Transcribed page contents:
=== Section Start ===
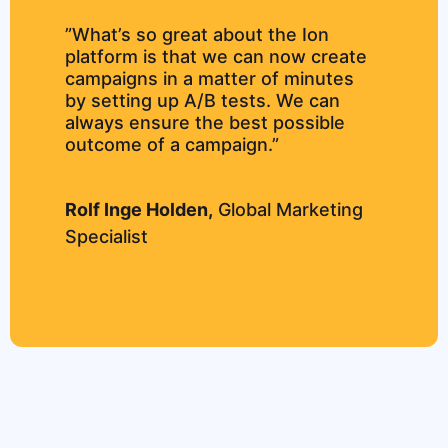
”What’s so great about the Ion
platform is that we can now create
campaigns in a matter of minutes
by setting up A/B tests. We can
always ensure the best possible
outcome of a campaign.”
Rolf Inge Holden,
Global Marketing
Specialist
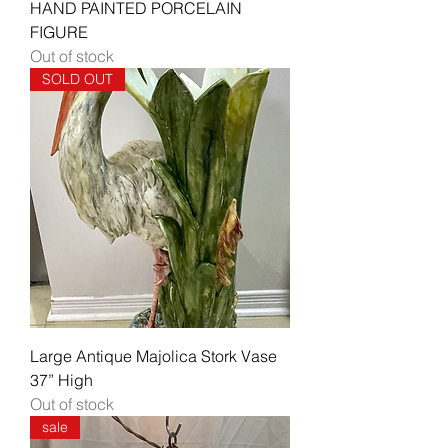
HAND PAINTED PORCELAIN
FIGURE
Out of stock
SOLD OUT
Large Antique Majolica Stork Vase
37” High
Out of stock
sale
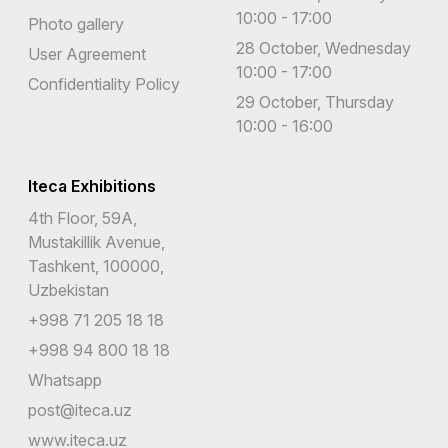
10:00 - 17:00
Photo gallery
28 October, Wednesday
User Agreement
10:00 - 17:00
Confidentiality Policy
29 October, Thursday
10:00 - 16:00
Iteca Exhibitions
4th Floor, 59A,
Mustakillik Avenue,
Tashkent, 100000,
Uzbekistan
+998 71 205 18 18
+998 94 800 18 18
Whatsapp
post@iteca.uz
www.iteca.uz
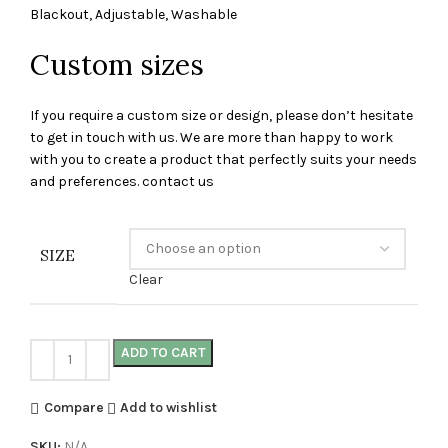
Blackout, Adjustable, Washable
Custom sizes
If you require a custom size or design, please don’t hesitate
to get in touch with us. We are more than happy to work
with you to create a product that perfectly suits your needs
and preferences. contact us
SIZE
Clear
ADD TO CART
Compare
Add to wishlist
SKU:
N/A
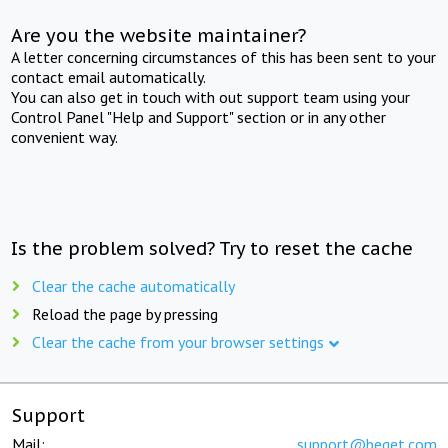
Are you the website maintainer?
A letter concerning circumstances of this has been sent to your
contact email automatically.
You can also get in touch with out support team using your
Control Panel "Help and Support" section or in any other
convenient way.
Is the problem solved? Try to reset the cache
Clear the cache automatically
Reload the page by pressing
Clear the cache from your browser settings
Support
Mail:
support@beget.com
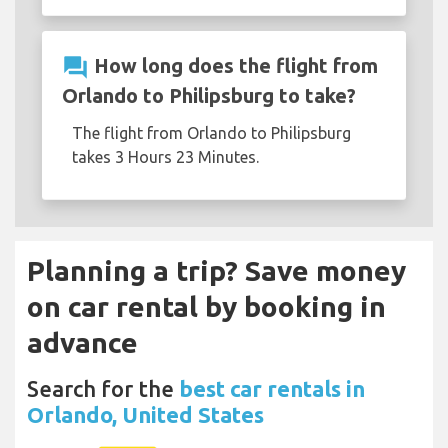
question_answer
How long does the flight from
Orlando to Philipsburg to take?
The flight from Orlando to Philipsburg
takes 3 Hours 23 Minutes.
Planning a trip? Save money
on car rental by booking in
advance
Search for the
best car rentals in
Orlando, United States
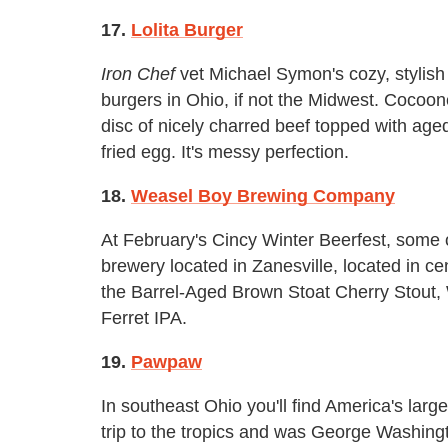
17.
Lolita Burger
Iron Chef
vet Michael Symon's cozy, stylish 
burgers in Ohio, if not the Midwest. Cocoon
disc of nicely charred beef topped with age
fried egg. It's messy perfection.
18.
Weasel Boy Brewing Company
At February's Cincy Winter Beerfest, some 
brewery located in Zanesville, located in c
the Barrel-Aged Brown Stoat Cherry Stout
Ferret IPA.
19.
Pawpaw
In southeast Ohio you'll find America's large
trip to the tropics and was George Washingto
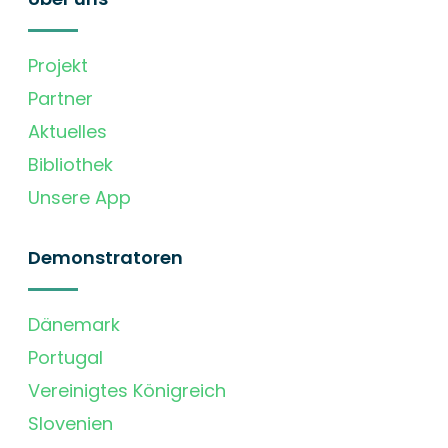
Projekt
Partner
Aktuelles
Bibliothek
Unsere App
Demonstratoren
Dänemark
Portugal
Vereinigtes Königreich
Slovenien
=== Section End ===
> Directions for this task
Set down the data above exactly as written. Omit the pictures.

> Solution to this exercise
”What’s so great about the Ion
platform is that we can now create
campaigns in a matter of minutes
by setting up A/B tests. We can
always ensure the best possible
outcome of a campaign.”
Rolf Inge Holden,
Global Marketing
Specialist
HAND PAINTED PORCELAIN
FIGURE
Out of stock
SOLD OUT
Large Antique Majolica Stork Vase
37” High
Out of stock
sale
10:00 - 17:00
Photo gallery
28 October, Wednesday
User Agreement
10:00 - 17:00
Confidentiality Policy
29 October, Thursday
10:00 - 16:00
Iteca Exhibitions
4th Floor, 59A,
Mustakillik Avenue,
Tashkent, 100000,
Uzbekistan
+998 71 205 18 18
+998 94 800 18 18
Whatsapp
post@iteca.uz
www.iteca.uz
Blackout, Adjustable, Washable
Custom sizes
If you require a custom size or design, please don’t hesitate
to get in touch with us. We are more than happy to work
with you to create a product that perfectly suits your needs
and preferences. contact us
SIZE
Clear
ADD TO CART
Compare
Add to wishlist
SKU:
N/A
Are you the website maintainer?
A letter concerning circumstances of this has been sent to your
contact email automatically.
You can also get in touch with out support team using your
Control Panel "Help and Support" section or in any other
convenient way.
Is the problem solved? Try to reset the cache
Clear the cache automatically
Reload the page by pressing
Clear the cache from your browser settings
Support
Mail:
support@beget.com
question_answer
How long does the flight from
Orlando to Philipsburg to take?
The flight from Orlando to Philipsburg
takes 3 Hours 23 Minutes.
Planning a trip? Save money
on car rental by booking in
advance
Search for the
best car rentals in
Orlando, United States
17.
Lolita Burger
Iron Chef
vet Michael Symon's cozy, stylish 
burgers in Ohio, if not the Midwest. Cocoon
disc of nicely charred beef topped with age
fried egg. It's messy perfection.
18.
Weasel Boy Brewing Company
At February's Cincy Winter Beerfest, some 
brewery located in Zanesville, located in c
the Barrel-Aged Brown Stoat Cherry Stout
Ferret IPA.
19.
Pawpaw
In southeast Ohio you'll find America's large
trip to the tropics and was George Washingto
Projekt
Partner
Aktuelles
Bibliothek
Unsere App
Demonstratoren
Dänemark
Portugal
Vereinigtes Königreich
Slovenien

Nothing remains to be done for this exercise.